---------- EXERCISE INPUT

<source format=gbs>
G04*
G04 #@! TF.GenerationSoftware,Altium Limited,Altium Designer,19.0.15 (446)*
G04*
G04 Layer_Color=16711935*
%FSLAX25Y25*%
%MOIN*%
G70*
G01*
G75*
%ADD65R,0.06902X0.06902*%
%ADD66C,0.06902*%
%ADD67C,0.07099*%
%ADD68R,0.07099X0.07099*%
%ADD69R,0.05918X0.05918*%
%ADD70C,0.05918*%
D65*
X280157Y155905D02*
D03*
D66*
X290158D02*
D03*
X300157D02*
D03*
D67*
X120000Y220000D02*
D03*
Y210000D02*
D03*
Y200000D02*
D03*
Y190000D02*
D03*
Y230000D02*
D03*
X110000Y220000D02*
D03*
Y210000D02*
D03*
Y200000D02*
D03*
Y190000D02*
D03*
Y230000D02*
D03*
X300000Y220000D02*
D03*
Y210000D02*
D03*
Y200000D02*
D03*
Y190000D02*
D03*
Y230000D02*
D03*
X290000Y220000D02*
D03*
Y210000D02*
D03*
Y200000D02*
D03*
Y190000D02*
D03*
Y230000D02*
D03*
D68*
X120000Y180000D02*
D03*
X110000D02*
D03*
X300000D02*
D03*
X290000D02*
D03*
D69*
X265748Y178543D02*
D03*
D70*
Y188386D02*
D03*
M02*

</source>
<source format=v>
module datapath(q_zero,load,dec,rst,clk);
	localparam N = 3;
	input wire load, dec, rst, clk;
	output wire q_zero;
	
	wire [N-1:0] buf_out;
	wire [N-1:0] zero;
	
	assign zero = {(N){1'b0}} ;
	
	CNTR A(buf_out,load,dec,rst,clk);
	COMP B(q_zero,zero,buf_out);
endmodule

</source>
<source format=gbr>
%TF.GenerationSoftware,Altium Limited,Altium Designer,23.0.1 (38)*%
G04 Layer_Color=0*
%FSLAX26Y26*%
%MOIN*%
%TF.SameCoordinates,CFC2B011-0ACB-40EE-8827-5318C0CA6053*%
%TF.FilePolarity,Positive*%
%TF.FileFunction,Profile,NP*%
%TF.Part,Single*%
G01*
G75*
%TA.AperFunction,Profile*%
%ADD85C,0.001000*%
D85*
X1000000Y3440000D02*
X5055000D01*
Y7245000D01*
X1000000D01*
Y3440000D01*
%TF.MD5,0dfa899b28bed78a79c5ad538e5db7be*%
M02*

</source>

--------------------
---------- EXERCISE INPUT

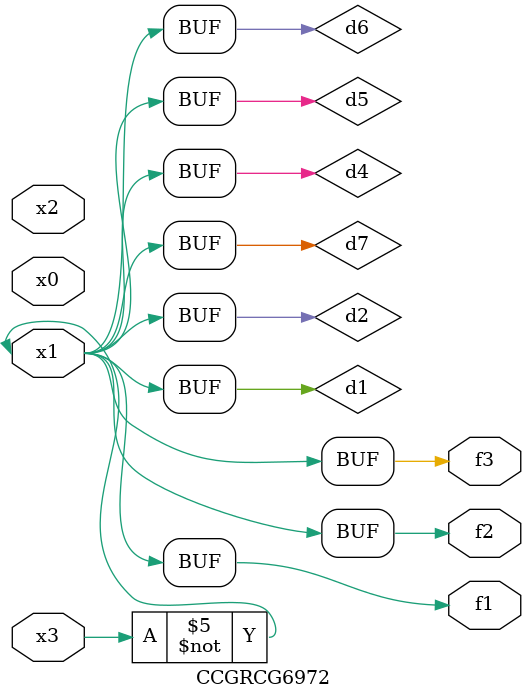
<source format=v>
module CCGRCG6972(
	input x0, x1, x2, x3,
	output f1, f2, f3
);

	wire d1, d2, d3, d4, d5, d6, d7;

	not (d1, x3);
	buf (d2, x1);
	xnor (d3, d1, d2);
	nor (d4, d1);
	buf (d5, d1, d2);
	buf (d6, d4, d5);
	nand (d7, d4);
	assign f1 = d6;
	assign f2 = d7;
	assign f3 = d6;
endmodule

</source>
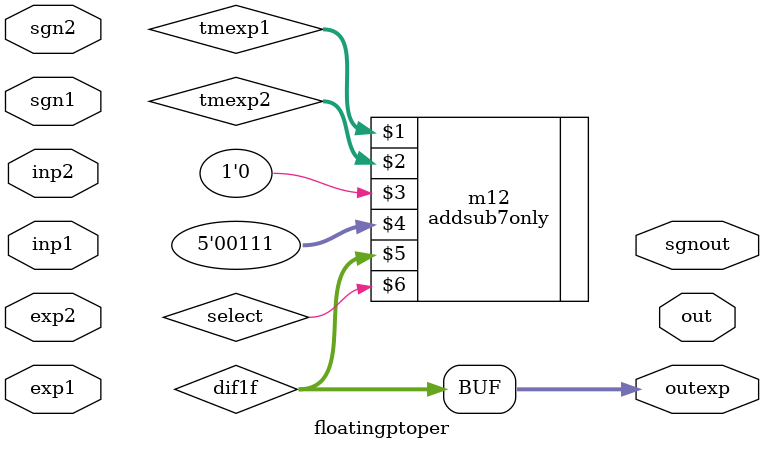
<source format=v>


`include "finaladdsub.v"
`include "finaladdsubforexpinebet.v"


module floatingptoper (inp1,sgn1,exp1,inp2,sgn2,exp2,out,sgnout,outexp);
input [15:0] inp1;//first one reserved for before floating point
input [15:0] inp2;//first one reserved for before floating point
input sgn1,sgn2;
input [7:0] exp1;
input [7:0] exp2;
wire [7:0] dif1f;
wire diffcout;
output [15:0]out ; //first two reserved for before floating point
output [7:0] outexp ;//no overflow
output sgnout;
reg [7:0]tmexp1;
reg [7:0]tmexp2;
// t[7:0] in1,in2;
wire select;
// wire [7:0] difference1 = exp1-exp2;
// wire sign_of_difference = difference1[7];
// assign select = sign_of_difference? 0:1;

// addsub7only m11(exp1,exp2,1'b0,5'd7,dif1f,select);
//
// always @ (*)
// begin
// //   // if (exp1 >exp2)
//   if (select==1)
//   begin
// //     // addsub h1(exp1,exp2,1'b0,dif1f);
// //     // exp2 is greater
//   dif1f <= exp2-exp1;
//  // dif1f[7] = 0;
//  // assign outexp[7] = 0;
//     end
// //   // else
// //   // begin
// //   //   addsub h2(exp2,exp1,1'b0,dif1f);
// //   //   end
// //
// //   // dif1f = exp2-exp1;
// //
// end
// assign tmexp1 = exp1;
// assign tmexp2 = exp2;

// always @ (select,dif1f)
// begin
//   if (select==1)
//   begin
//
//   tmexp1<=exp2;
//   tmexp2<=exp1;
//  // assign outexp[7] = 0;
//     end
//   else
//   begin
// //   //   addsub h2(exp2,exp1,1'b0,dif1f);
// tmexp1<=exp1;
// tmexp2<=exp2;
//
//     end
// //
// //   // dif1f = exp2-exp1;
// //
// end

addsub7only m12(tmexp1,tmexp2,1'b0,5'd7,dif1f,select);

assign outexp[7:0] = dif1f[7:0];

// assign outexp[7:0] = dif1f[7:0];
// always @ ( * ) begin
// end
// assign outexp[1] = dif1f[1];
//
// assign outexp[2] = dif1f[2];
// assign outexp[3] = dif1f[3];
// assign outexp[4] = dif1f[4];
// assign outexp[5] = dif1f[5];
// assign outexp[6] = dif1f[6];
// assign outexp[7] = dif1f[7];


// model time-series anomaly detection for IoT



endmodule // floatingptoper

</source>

--------------------

- PROBLEM DETAILS:
Looking at the records above, say how many lines hold the string "always". Write nothing but the number.

- FINAL ANSWER:
3